I will admit that I ate very healthfully this week. My meals had so many fresh fruits and vegetables, and for the most part, I enjoyed eating them. Living in Washington, D.C., I am lucky to have a plethora of restaurants that have vegan options (not just a salad bar). I also planned out my meals and ate with purpose.
For me, the hardest part was giving up dairy. I include dairy in almost every meal, especially snacks. One of my go-to favorites is Greek yogurt. It is the perfect mid-afternoon snack to give you energy for an evening workout. Without that option, I had trouble keeping hunger at bay and my options felt limited. Without dairy, I was also missing key nutrients like calcium and Vitamin D and I probably should have been more aware of getting those nutrients from other sources. The other thing missing compared to my regular diet was the probiotics in the Greek yogurt I eat almost every day. If I were to stay on a vegan diet for longer, I would have to make more of an effort to look for alternate sources of these nutrients.
Also, the unforeseen restrictions placed on my diet left me grumpy. Celebratory cake at the office? Off limits. Impromptu milkshake run with friends? Don’t even think about. Food is something to be enjoyed with friends and family. I didn’t like having such (what felt like) harsh restrictions placed on my diet.

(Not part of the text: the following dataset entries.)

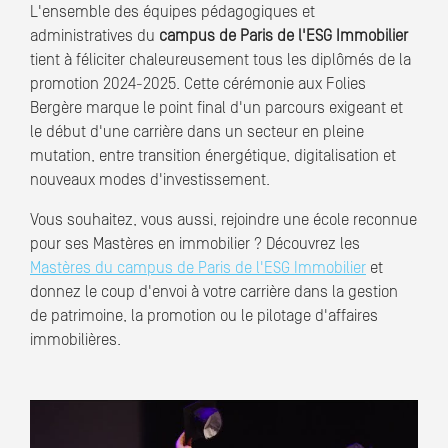
L'ensemble des équipes pédagogiques et
administratives du
campus de Paris de l'ESG Immobilier
tient à féliciter chaleureusement tous les diplômés de la
promotion 2024-2025. Cette cérémonie aux Folies
Bergère marque le point final d'un parcours exigeant et
le début d'une carrière dans un secteur en pleine
mutation, entre transition énergétique, digitalisation et
nouveaux modes d'investissement.
Vous souhaitez, vous aussi, rejoindre une école reconnue
pour ses Mastères en immobilier ? Découvrez les
Mastères du campus de Paris de l'ESG Immobilier
et
donnez le coup d'envoi à votre carrière dans la gestion
de patrimoine, la promotion ou le pilotage d'affaires
immobilières.
Félicitations à la promotion 2025 !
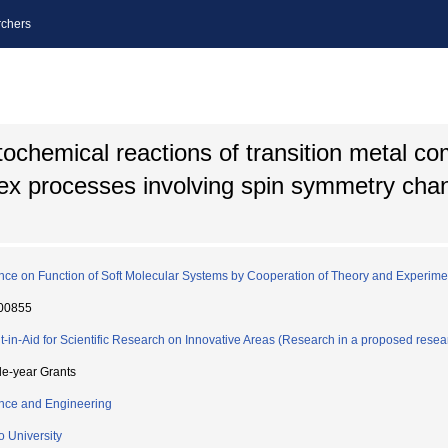
chers
tochemical reactions of transition metal c
x processes involving spin symmetry cha
nce on Function of Soft Molecular Systems by Cooperation of Theory and Experime
00855
t-in-Aid for Scientific Research on Innovative Areas (Research in a proposed resea
le-year Grants
nce and Engineering
o University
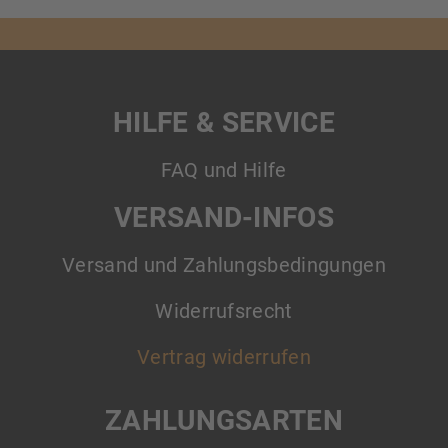
HILFE & SERVICE
FAQ und Hilfe
VERSAND-INFOS
Versand und Zahlungsbedingungen
Widerrufsrecht
Vertrag widerrufen
ZAHLUNGSARTEN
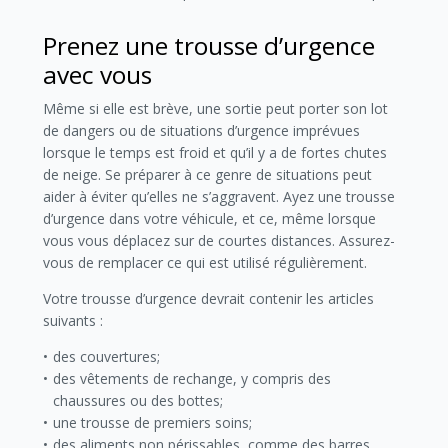
Prenez une trousse d’urgence
avec vous
Même si elle est brève, une sortie peut porter son lot
de dangers ou de situations d’urgence imprévues
lorsque le temps est froid et qu’il y a de fortes chutes
de neige. Se préparer à ce genre de situations peut
aider à éviter qu’elles ne s’aggravent. Ayez une trousse
d’urgence dans votre véhicule, et ce, même lorsque
vous vous déplacez sur de courtes distances. Assurez-
vous de remplacer ce qui est utilisé régulièrement.
Votre trousse d’urgence devrait contenir les articles
suivants :
des couvertures;
des vêtements de rechange, y compris des
chaussures ou des bottes;
une trousse de premiers soins;
des aliments non périssables, comme des barres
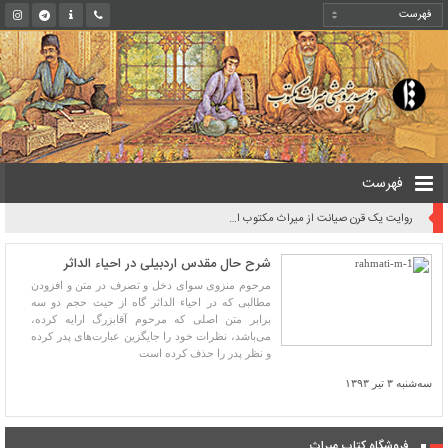
فهرست
روایت یک قرن صیانت از میراث مکتوب ایران به بیان معاون کتابخانه ملی
شرح حال مقدس اردبیلی در احیاء الداثر
مرحوم منزوی سوای دخل و تصرف در متن و افزودن
مطالبی که در احیاء الداثر گاه از حیث حجم دو سه
برابر متن اصلی که مرحوم آقابزرگ ارایه کرده،
می‌باشد، نظرات خود را جایگزین عبارت‌های پدر کرده
و نظر پدر را حذف کرده است
سه‌شنبه ۳ تیر ۱۳۹۳
فروشگاه کتاب میراث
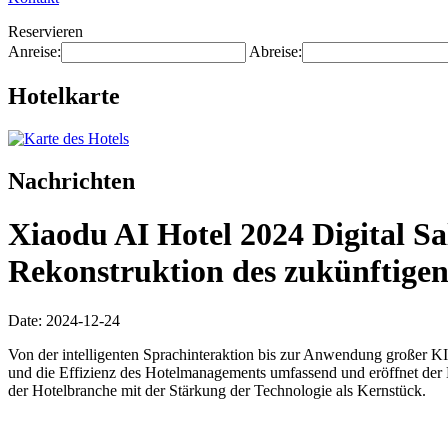
Reservieren
Anreise:
Abreise:
Hotelkarte
Nachrichten
Xiaodu AI Hotel 2024 Digital Sa
Rekonstruktion des zukünftigen
Date: 2024-12-24
Von der intelligenten Sprachinteraktion bis zur Anwendung großer KI
und die Effizienz des Hotelmanagements umfassend und eröffnet der Br
der Hotelbranche mit der Stärkung der Technologie als Kernstück.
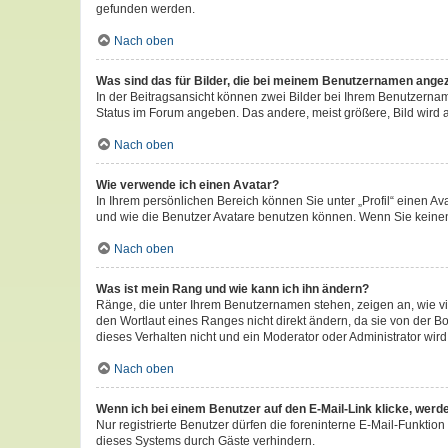
gefunden werden.
Nach oben
Was sind das für Bilder, die bei meinem Benutzernamen ange
In der Beitragsansicht können zwei Bilder bei Ihrem Benutzername
Status im Forum angeben. Das andere, meist größere, Bild wird au
Nach oben
Wie verwende ich einen Avatar?
In Ihrem persönlichen Bereich können Sie unter „Profil“ einen 
und wie die Benutzer Avatare benutzen können. Wenn Sie keinen 
Nach oben
Was ist mein Rang und wie kann ich ihn ändern?
Ränge, die unter Ihrem Benutzernamen stehen, zeigen an, wie vi
den Wortlaut eines Ranges nicht direkt ändern, da sie von der B
dieses Verhalten nicht und ein Moderator oder Administrator wi
Nach oben
Wenn ich bei einem Benutzer auf den E-Mail-Link klicke, werd
Nur registrierte Benutzer dürfen die foreninterne E-Mail-Funkti
dieses Systems durch Gäste verhindern.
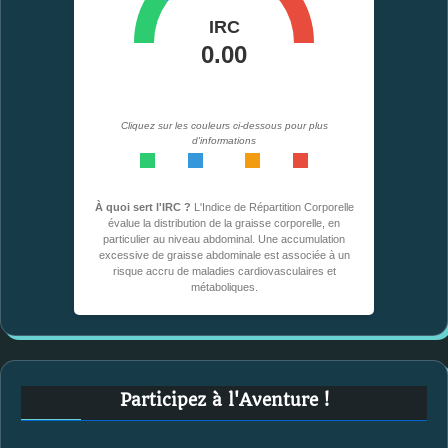
Cliquez sur les couleurs ci-dessous pour plus
d'informations
<0,49
0,50-0,53
0,54-0,57
>0,57
À quoi sert l'IRC ?
L'Indice de Répartition Corporelle
évalue la distribution de la graisse corporelle, en
particulier au niveau abdominal. Une accumulation
excessive de graisse abdominale est associée à un
risque accru de maladies cardiovasculaires et
métaboliques.
Participez à l'Aventure !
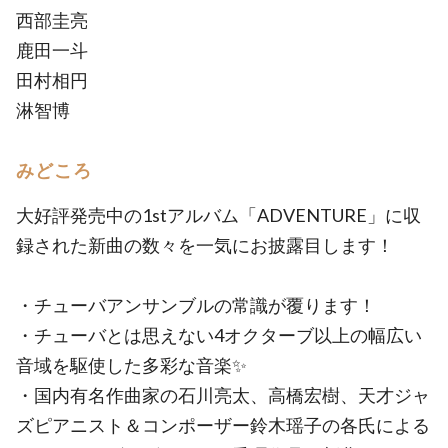
西部圭亮
鹿田一斗
田村相円
淋智博
みどころ
大好評発売中の1stアルバム「ADVENTURE」に収
録された新曲の数々を一気にお披露目します！
・チューバアンサンブルの常識が覆ります！
・チューバとは思えない4オクターブ以上の幅広い
音域を駆使した多彩な音楽✨
・国内有名作曲家の石川亮太、高橋宏樹、天才ジャ
ズピアニスト＆コンポーザー鈴木瑶子の各氏による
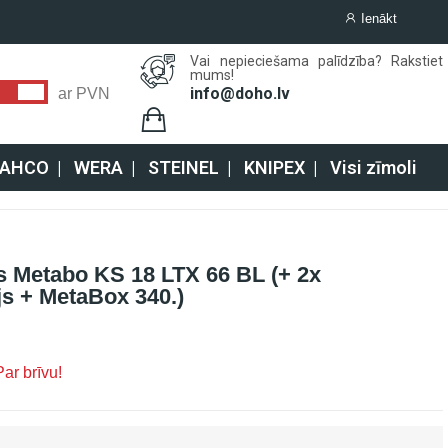
Ienākt
Vai nepieciešama palīdzība? Rakstiet
mums!
info@doho.lv
ar PVN
AHCO
|
WERA
|
STEINEL
|
KNIPEX
|
Visi zīmoli
s Metabo KS 18 LTX 66 BL (+ 2x
js + MetaBox 340.)
ar brīvu!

I don’t think this is a sustainable diet for me. Currently, I’m training for a triathlon, I rock climb a few times a week, and I love being outside. To feel full, satisfied and energized for my activities, I need to include all the food groups and want as many options as possible. But incorporating more vegetables and fruits, and trying alternative foods, was fun and tasty. I now confidently know that I want more options than less when it comes to food.